The Phillies haven’t been this far into October since 1993, when Mitch Williams served up the World Series to Joe Carter and the Toronto Blue Jays. But Jimmy Rollins, Ryan Howard and Co. are primed for this trip, though Manny Ramirez and the Dodgers won’t be a tough out. I have a hard time picking against any team managed by Joe Torre, but I think the Phillies have too strong a lineup and a good rotation.
Not to mention, Brad Lidge hasn’t blown a save all year.
As for Red Sox-Rays, I can easily see this going seven games. I can understand why everyone might pick Boston, really I do; the Red Sox have won two of the last four World Series, and they have all this postseason experience and pedigree. But the Rays have shown tremendous grit over the season, winning games when they absolutely had to.

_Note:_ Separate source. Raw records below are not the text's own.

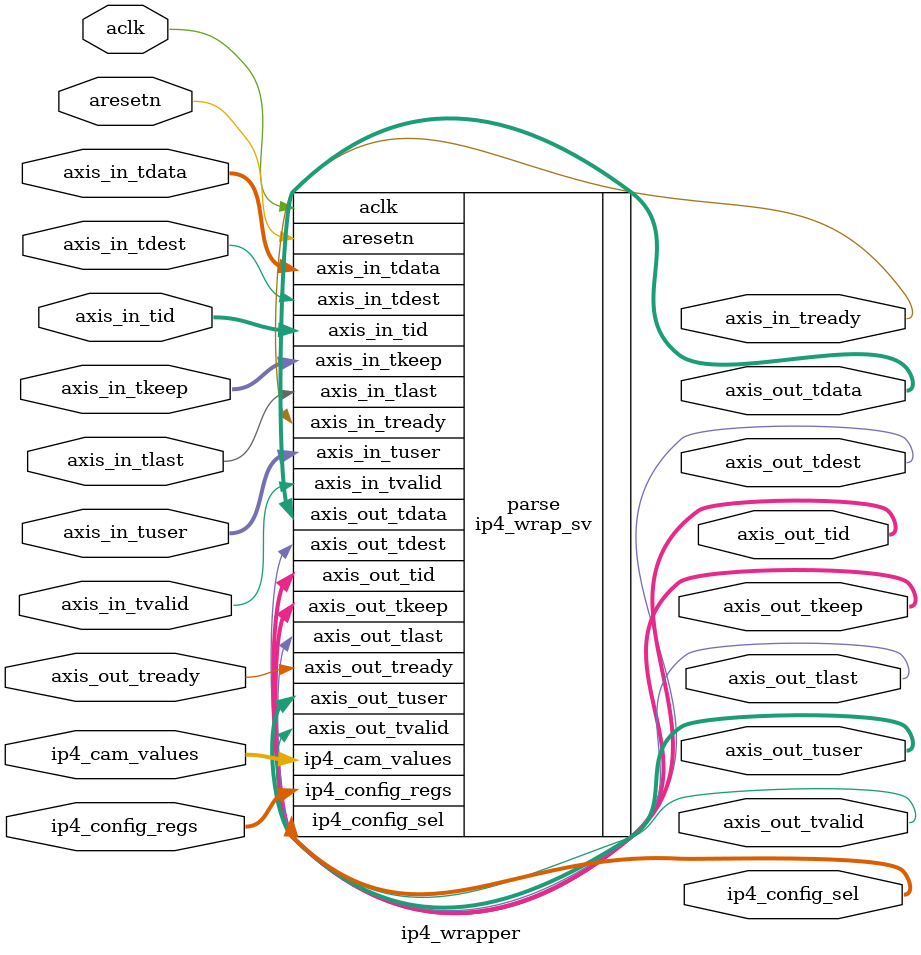
<source format=v>
`timescale 1ns / 1ps
`default_nettype none




`define SA_IP4_SIZE 32
`define DA_IP4_SIZE 32




//The IP4 Parser Module
module ip4_wrapper
#(
    //AXI Stream Params
    parameter AXIS_BUS_WIDTH = 64,
    parameter AXIS_ID_WIDTH = 4,
    parameter AXIS_DEST_WIDTH = 0,

    //Derived params for AXI Stream
    localparam NUM_BUS_BYTES = AXIS_BUS_WIDTH/8,
    localparam NUM_AXIS_ID = (2**AXIS_ID_WIDTH),

    localparam EFF_ID_WIDTH = (AXIS_ID_WIDTH < 1) ? 1 : AXIS_ID_WIDTH,
    localparam EFF_DEST_WIDTH = (AXIS_DEST_WIDTH < 1) ? 1 : AXIS_DEST_WIDTH,

    //Network Packet Params
    parameter MAX_PACKET_LENGTH = 1522,

    //Constants and Derived params for network packet
    localparam PACKET_LENGTH_CBITS = $clog2(MAX_PACKET_LENGTH+1),
    localparam MAX_ADDED_OFFSET = 64,
    localparam MAX_ADDED_OFFSET_CBITS = $clog2(MAX_ADDED_OFFSET+1),

    //Packed input signals size
    localparam IP4_TUSER_IN_WIDTH = NUM_AXIS_ID + PACKET_LENGTH_CBITS + 5,
    localparam IP4_TUSER_OUT_WDITH = NUM_AXIS_ID + PACKET_LENGTH_CBITS + MAX_ADDED_OFFSET_CBITS + 6,
    localparam IP4_CONFIG_SEL_WIDTH = EFF_ID_WIDTH + EFF_DEST_WIDTH,
    localparam IP4_CONFIG_REG_WIDTH = (2*`DA_IP4_SIZE) + `SA_IP4_SIZE + 5,
    localparam IP4_CAM_WIDTH = (`SA_IP4_SIZE + 1) * NUM_AXIS_ID,

    //Features to implement
    parameter INCLUDE_IP4_NEXT_ACL = 1,
    parameter ALLOW_IP4_OPTIONS = 0,
    parameter INCLUDE_IP4_SRC_ACL = 1,
    parameter INCLUDE_IP4_DEST_ACL = 1,
    parameter INCLUDE_IP4_DEST_CAM = 1,

    //Retiming register stages (to be modified until timing met)
    parameter RETIMING_STAGES = 0
)
(
    //Input AXI stream
    input wire [AXIS_BUS_WIDTH-1:0]       axis_in_tdata,
    input wire [((2**AXIS_ID_WIDTH)+$clog2(MAX_PACKET_LENGTH+1)+5)-1:0] // [IP4_TUSER_IN_WIDTH-1:0]
                                          axis_in_tuser,
    input wire [((AXIS_ID_WIDTH<1)?1:AXIS_ID_WIDTH)-1:0]        
                                          axis_in_tid,
    input wire [((AXIS_DEST_WIDTH<1)?1:AXIS_DEST_WIDTH)-1:0]
                                          axis_in_tdest, 
    input wire [(AXIS_BUS_WIDTH/8)-1:0]   axis_in_tkeep,
    input wire                            axis_in_tlast,
    input wire                            axis_in_tvalid,
    output wire                           axis_in_tready,
    
    //Output AXI stream
    output wire [AXIS_BUS_WIDTH-1:0]      axis_out_tdata,
    output wire [((2**AXIS_ID_WIDTH)+$clog2(MAX_PACKET_LENGTH+1)+7+6)-1:0] // [IP4_TUSER_OUT_WDITH-1:0] 
                                          axis_out_tuser,
    output wire [((AXIS_ID_WIDTH<1)?1:AXIS_ID_WIDTH)-1:0]       
                                          axis_out_tid,
    output wire [((AXIS_DEST_WIDTH<1)?1:AXIS_DEST_WIDTH)-1:0]
                                          axis_out_tdest, 
    output wire [(AXIS_BUS_WIDTH/8)-1:0]  axis_out_tkeep,
    output wire                           axis_out_tlast,
    output wire                           axis_out_tvalid,
    input wire                            axis_out_tready,

    //Configuration register inputs (used for ACL and CAM)
    output wire [(((AXIS_ID_WIDTH<1)?1:AXIS_ID_WIDTH)+((AXIS_DEST_WIDTH<1)?1:AXIS_DEST_WIDTH))-1:0]  
                                          ip4_config_sel,
    input wire [((2*`DA_IP4_SIZE)+`SA_IP4_SIZE+5)-1:0]
                                          ip4_config_regs,
    input wire [((`SA_IP4_SIZE+1)*(2**AXIS_ID_WIDTH))-1:0]          
                                          ip4_cam_values,

    //Clocking
    input wire  aclk,
    input wire  aresetn
);



    ip4_wrap_sv
    #(
        .AXIS_BUS_WIDTH             (AXIS_BUS_WIDTH),
        .AXIS_ID_WIDTH              (AXIS_ID_WIDTH),
        .AXIS_DEST_WIDTH            (AXIS_DEST_WIDTH),
        .MAX_PACKET_LENGTH          (MAX_PACKET_LENGTH),
        .INCLUDE_IP4_NEXT_ACL       (INCLUDE_IP4_NEXT_ACL),
        .ALLOW_IP4_OPTIONS          (ALLOW_IP4_OPTIONS),
        .INCLUDE_IP4_SRC_ACL        (INCLUDE_IP4_SRC_ACL),
        .INCLUDE_IP4_DEST_ACL       (INCLUDE_IP4_DEST_ACL),
        .INCLUDE_IP4_DEST_CAM       (INCLUDE_IP4_DEST_CAM)
    )
    parse
    (
        .axis_in_tdata (axis_in_tdata),
        .axis_in_tuser (axis_in_tuser),
        .axis_in_tid (axis_in_tid),
        .axis_in_tdest (axis_in_tdest), 
        .axis_in_tkeep (axis_in_tkeep),
        .axis_in_tlast (axis_in_tlast),
        .axis_in_tvalid (axis_in_tvalid),
        .axis_in_tready (axis_in_tready),
        
        .axis_out_tdata (axis_out_tdata),
        .axis_out_tuser (axis_out_tuser),
        .axis_out_tid (axis_out_tid),
        .axis_out_tdest (axis_out_tdest), 
        .axis_out_tkeep (axis_out_tkeep),
        .axis_out_tlast (axis_out_tlast),
        .axis_out_tvalid (axis_out_tvalid),
        .axis_out_tready (axis_out_tready),

        .ip4_config_sel (ip4_config_sel),
        .ip4_config_regs (ip4_config_regs),
        .ip4_cam_values (ip4_cam_values),

        .aclk (aclk),
        .aresetn (aresetn)
    );

    


endmodule

`default_nettype wire
</source>
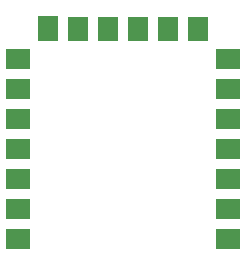
<source format=gbs>
G04 DipTrace 2.4.0.2*
%INUSBBiPower3.gbs*%
%MOIN*%
%ADD86R,0.0685X0.0816*%
%ADD87R,0.0816X0.0685*%
%FSLAX44Y44*%
G04*
G70*
G90*
G75*
G01*
%LNBotMask*%
%LPD*%
D87*
X10937Y4293D3*
X3937Y9293D3*
X10937Y7293D3*
Y8293D3*
Y9293D3*
Y10293D3*
D86*
X8937Y11293D3*
D87*
X3937Y4293D3*
Y5293D3*
Y6293D3*
Y7293D3*
D86*
X9937Y11293D3*
D87*
X10937Y5293D3*
Y6293D3*
X3937Y8293D3*
Y10293D3*
G36*
X4594Y11701D2*
X5280D1*
Y10885D1*
X4594D1*
Y11701D1*
G37*
D86*
X5937Y11293D3*
X6937D3*
X7937D3*
M02*

</source>
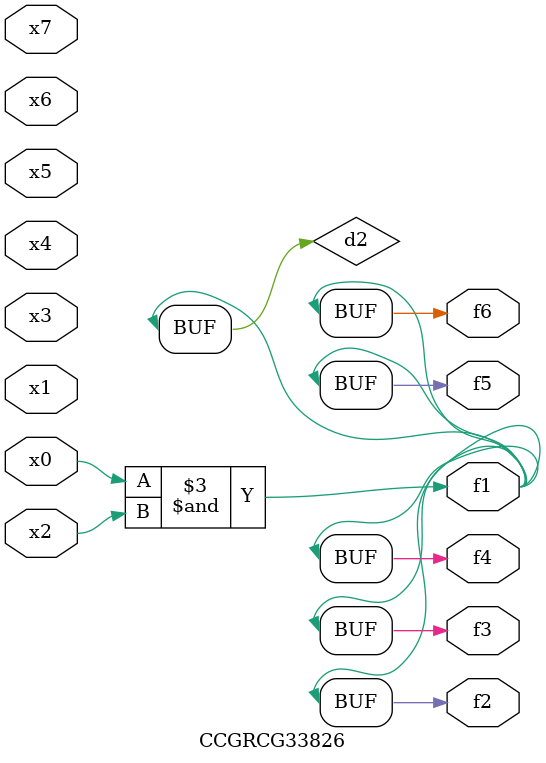
<source format=v>
module CCGRCG33826(
	input x0, x1, x2, x3, x4, x5, x6, x7,
	output f1, f2, f3, f4, f5, f6
);

	wire d1, d2;

	nor (d1, x3, x6);
	and (d2, x0, x2);
	assign f1 = d2;
	assign f2 = d2;
	assign f3 = d2;
	assign f4 = d2;
	assign f5 = d2;
	assign f6 = d2;
endmodule

</source>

Tampa Bay won the season series 10-8, and it seemed every time the Rays needed to win to hold off the Red Sox, they did. I also like the resolve Tampa Bay showed after losing Game 3 to the White Sox, bouncing back to win Game 4 and take the series. I think this is that rare team that won’t let a lack of experience bother it, so I like Tampa Bay in seven.
So sorry, guys – we won’t see Manny, Nomar Garciaparra and Derek Lowe invading Fenway in Dodger uniforms. No “Manny Being Manny” as the Boston faithful rain down the boos. Phillies-Rays in the World Series, where I like Tampa Bay in six.
Is there a reason for that pick? Not really, but the Rays have been defying reason the whole season.